After the riots, the black population in New York diminished by 20 percent”
(Luders-Manuel).
Admittedly,
the New York City Draft Riots were in one part of the country and one citizen
or group of citizens of an identity does not reflect on all people who identify as
those misbehaving citizens. That is to say not every Irish person in the United States agreed
with the draft riots. Ryan Keating in his book, Shades of Green, writes, “At the height of the success of the Irish
regiments from Connecticut, Illinois, and Wisconsin on the battlefield, the
national views on Irish American support for the Union [because of the draft riots] were dealt a devastating
blow” He continues quoting a letter a private in the Union army wrote concerning the draft riots, “It
was a Pitty that one of those Murderers Should escape I hope the Police will
furit every one of them out and hang them. You will find that if they Soldiers
are Called on they will do their Duty. Those Simpitizers of the North has done
more to Injure the Cause than a hundred thousand Rebels in Arms. I hope the
whole of them will be hanged” (132). The Irish community had many who still
believed in the cause for abolition and understood that, even if they agreed
with, and empathized with, the position of their countrymen and women they
vehemently disagreed with their violent expression, their misplaced rage, and
its racialized target. The strictures of the intense competition for work and
the low wages in the citadel of capitalism, New York City, undoubtedly
intensifies survival instinct. But the target of only the Black competition
signifies that the New York Irish community does not mind competition, and does
not mind the capitalist structure or those who truly perpetuate capitalism and
its ideals, they were willing to remain on strike for perpetuity until they
used Black scabs.
Joyce was born nearly 17 years after
the American Civil War, so his novel could not have affected his countrymen and women
who were being shipped to the English colonies as slaves and indentured servants or on
the ships as immigrants searching for a new start. What Joyce’s novel
represents is a sentiment that the Irish and Black African communities have
shared, a necessity to find an identity and relieve themselves of the overt and
covert influences of the English oppressor. Joyce’s novel also was written
while the Irish were fighting for freedom on their home soil and fighting to
assimilate in the United States of America. More Irish fought for the freedom
of the United States of America than for the freedom of Ireland and Ireland
endured decades more suffering because of it.

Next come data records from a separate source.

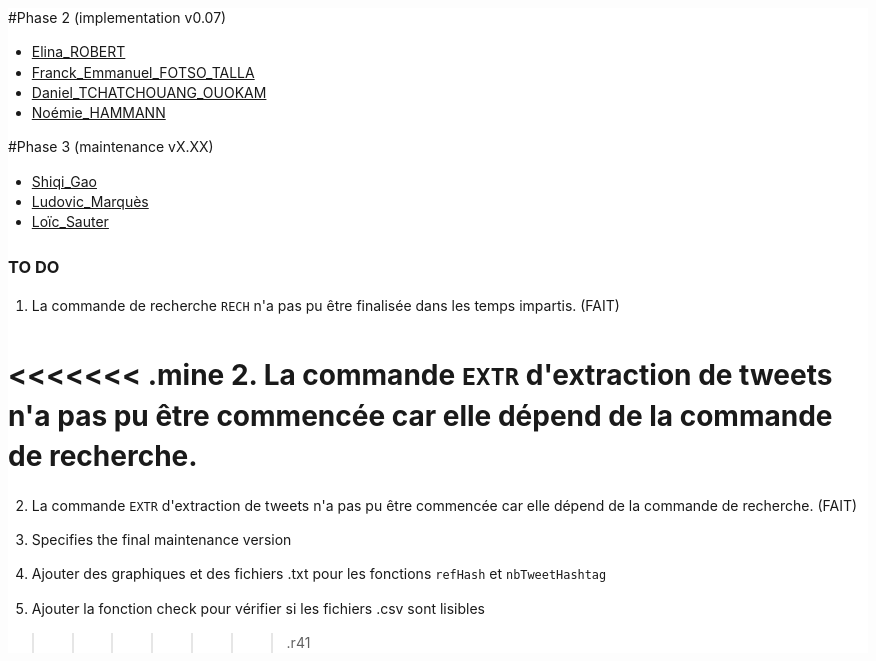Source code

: #Phase 2 (implementation v0.07)
- [Elina_ROBERT](elina.robert@utt.fr)
- [Franck_Emmanuel_FOTSO_TALLA](franck_emmanuel.fotso_talla@utt.fr)
- [Daniel_TCHATCHOUANG_OUOKAM](daniel.tchatchouang_ouokam@utt.fr)
- [Noémie_HAMMANN](noemie.hammann@utt.fr)

#Phase 3 (maintenance vX.XX)
 - [Shiqi_Gao](shiqi.gao@utt.fr)
 - [Ludovic_Marquès](ludovic.marques@utt.fr)
 - [Loïc_Sauter](loic.sauter@utt.fr)

### TO DO

1. La commande de recherche `RECH` n'a pas pu être finalisée dans les temps impartis. (FAIT)

<<<<<<< .mine
2. La commande `EXTR` d'extraction de tweets n'a pas pu être commencée car elle dépend de la commande de recherche.
=======
2. La commande `EXTR` d'extraction de tweets n'a pas pu être commencée car elle dépend de la commande de recherche. (FAIT)

3. Specifies the final maintenance version

4. Ajouter des graphiques et des fichiers .txt pour les fonctions `refHash` et `nbTweetHashtag`

5. Ajouter la fonction check pour vérifier si les fichiers .csv sont lisibles

>>>>>>> .r41
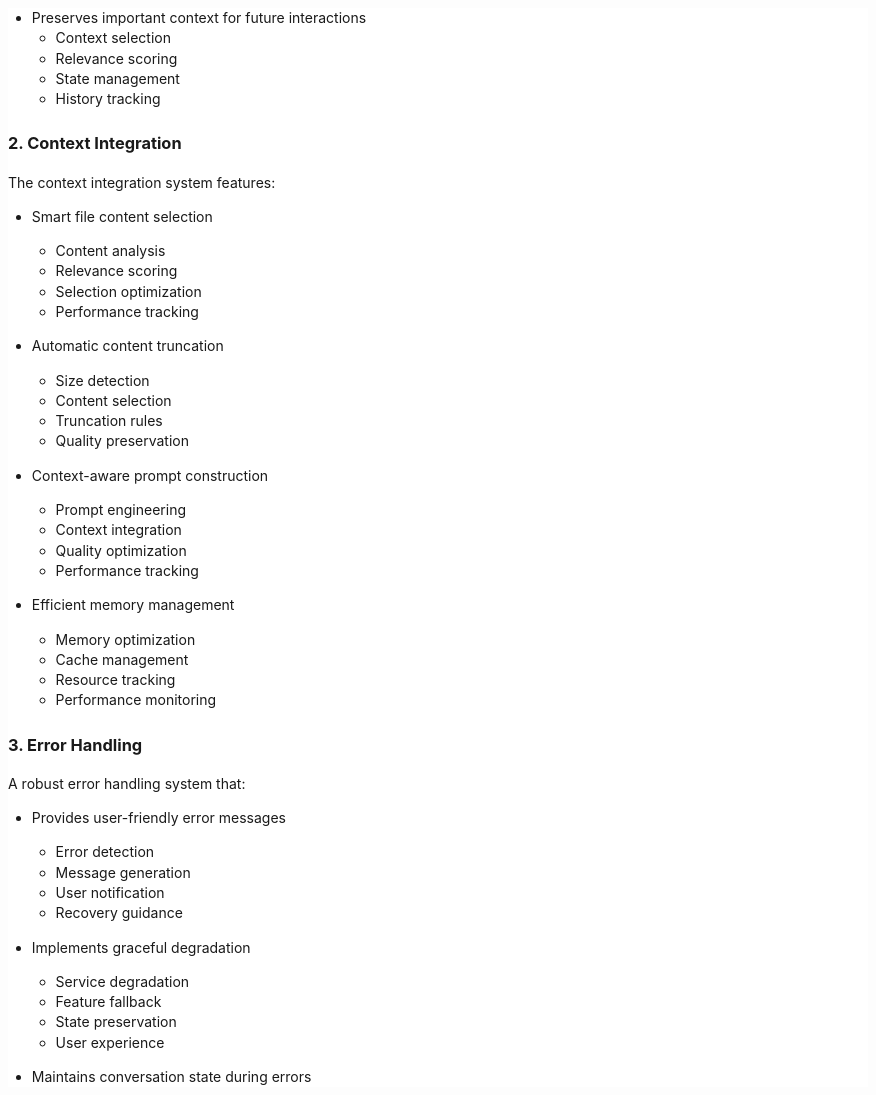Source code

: - Preserves important context for future interactions
  - Context selection
  - Relevance scoring
  - State management
  - History tracking

### 2. Context Integration

The context integration system features:

- Smart file content selection

  - Content analysis
  - Relevance scoring
  - Selection optimization
  - Performance tracking

- Automatic content truncation

  - Size detection
  - Content selection
  - Truncation rules
  - Quality preservation

- Context-aware prompt construction

  - Prompt engineering
  - Context integration
  - Quality optimization
  - Performance tracking

- Efficient memory management
  - Memory optimization
  - Cache management
  - Resource tracking
  - Performance monitoring

### 3. Error Handling

A robust error handling system that:

- Provides user-friendly error messages

  - Error detection
  - Message generation
  - User notification
  - Recovery guidance

- Implements graceful degradation

  - Service degradation
  - Feature fallback
  - State preservation
  - User experience

- Maintains conversation state during errors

Because the Irish in the United
States wanted to assimilate and emulate even in discriminatory practices the
English the aggressor in the 800 years war, the colonizer that is the impetus,
the catalyst for the need to run to the United States (an English colony). The Irish allowed for decades more subjugation just for a chance at being identified with the dominant English society.
There is no comparative suffering
because there is no collective empathy. The simplest of divisions, the most
incidental of human characteristics can obscure a shared reality. Not just race
but also along the many proposed spectrums of identity formation but most
starkly race because it is the most visible marker of difference. You may be oppressed. Surely, you are but there is no comparison.